Differential expression of proteins across dementia and brain regions compared to non‐demented individuals. DEPs in AD (A), DLB (B), and PDD (C) compared to non‐demented controls are visualized for each dementia and brain region revealing < 5% to 10% overlap across the various brain regions. GO biological terms (D) and KEGG pathways (E) highlight positively (red dots) and negatively enriched (ES, blue dots) biological processes (mustard color), cellular component (green), and metabolic functions across brain regions and dementias compared to non‐demented individuals. AD, Alzheimer's disease; DEPs, differentially expressed proteins; DLB, dementia with Lewy bodies; ES, enrichment score; GO, Gene Ontology; KEGG, Kyoto Encyclopedia of Genes and Genomes; PDD, Parkinson's disease dementia.

FIGURE 6

Differential expression of proteins across dementia and brain regions. Differentially regulated proteins in DLB versus AD (A), DLB versus PDD (B), and PDD versus AD (C) show few overlaps across the brain regions with p62 stably downregulated across Lewy body dementias compared to AD. Significantly dysregulated proteins specific for AD (D, represents significant alterations only present in AD compared to DLB and PDD), DLB (E, includes significant alterations simultaneously present in DLB compared to AD and PDD) or PDD (F, showing alterations simultaneously present in PDD compared to AD and DLB) highlight a handful proteins with differentiating potential among dementias. GO biological terms (G) and KEGG pathways (H) highlight positively (red dots) and negatively enriched (ES, blue dots) biological processes (mustard color), cellular component (green) and metabolic functions across brain regions and dementias compared to each other.

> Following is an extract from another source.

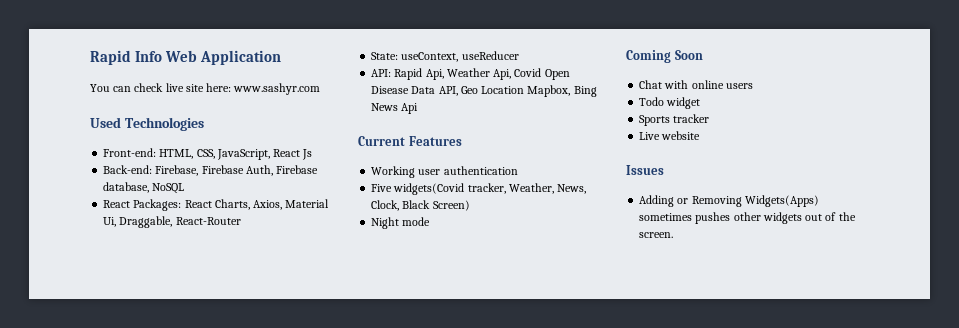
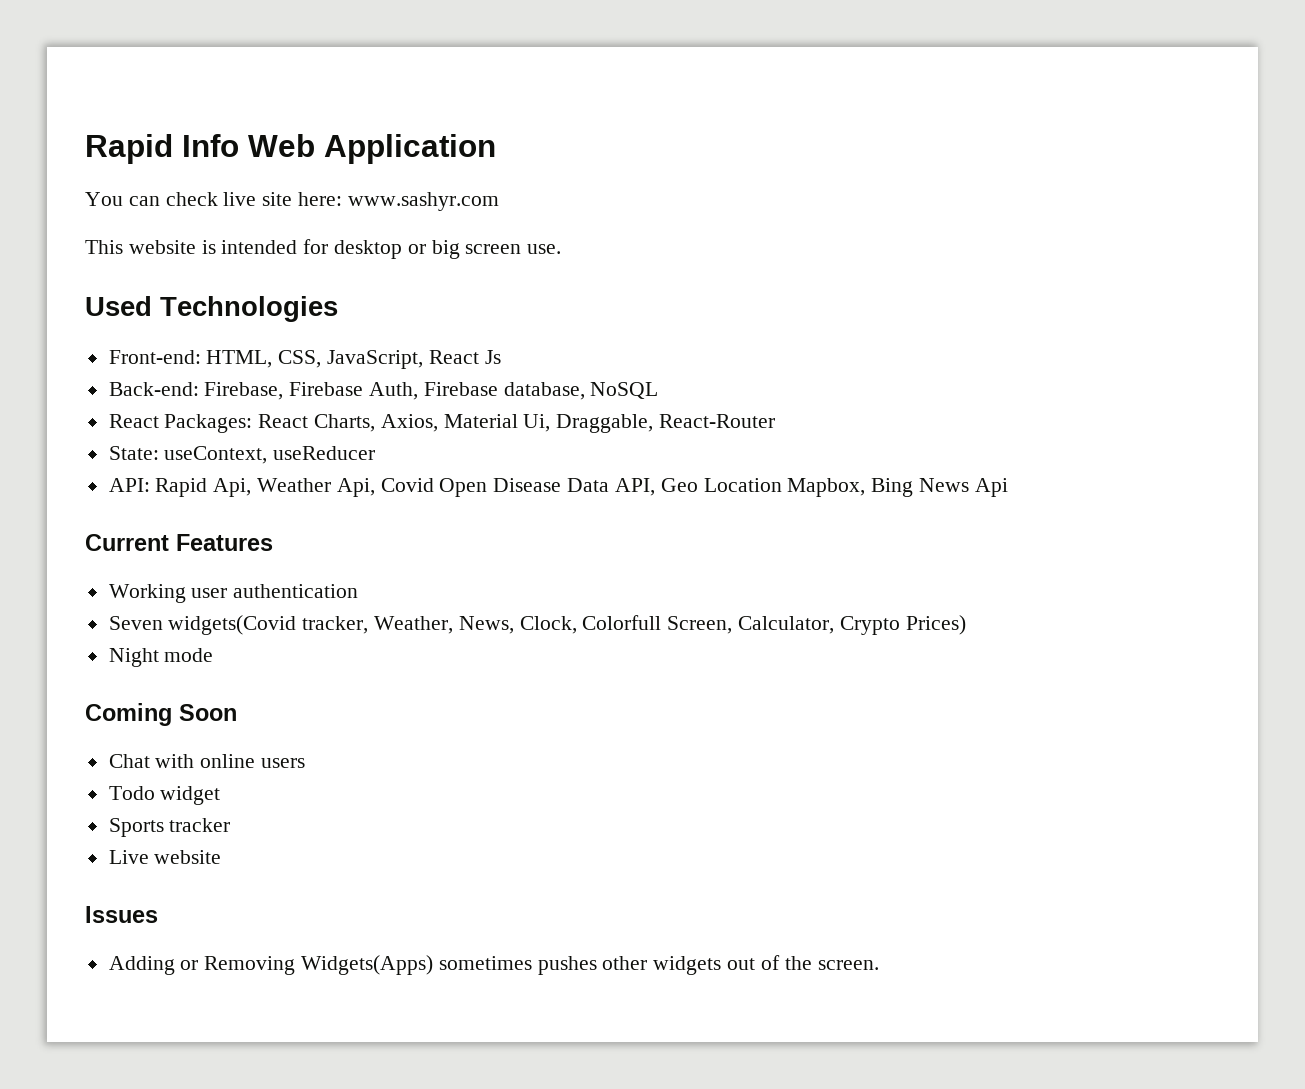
(321, 89) none -> [85,239,562,259] // This website is intended for desktop or big screen use.
[371,184,393,192] Five -> [108,616,163,630] Seven
[402,200,470,211] Black Screen) -> [582,615,966,635] Colorfull Screen, Calculator, Crypto Prices)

AD, Alzheimer's disease; ES, enrichment score; GO, Gene Ontology; KEGG, Kyoto Encyclopedia of Genes and Genomes; LB, dementia with Lewy bodies; PDD, Parkinson's disease dementia.

FIGURE 7

Synaptic dysfunction in AD and Lewy body dementias. Differential protein heat map and synaptic protein profile shows brain regional synergies and differences across dementias compared to control cases for the most commonly altered synaptic proteins for SNARE and SV, dopaminergic, GABA‐ergic (A) and glutamatergic (B) synaptic functions. Differentially up‐ (blue) or downregulated (brown) synaptic proteins across the brain regions highlight conserved and disease‐specific signature proteins (C–E). Sunburst plot of gene enrichment analysis of synaptic proteins revealing alterations in presynaptic and postsynaptic functions, signaling and synapse organization in AD (F), DLB (G), and PDD (H). Presynaptic membrane potential and calcium levels are more dysregulated in AD compared to non‐demented individuals than in Lewy body dementias. AD, Alzheimer's disease; DLB, dementia with Lewy bodies; PDD, Parkinson's disease dementia.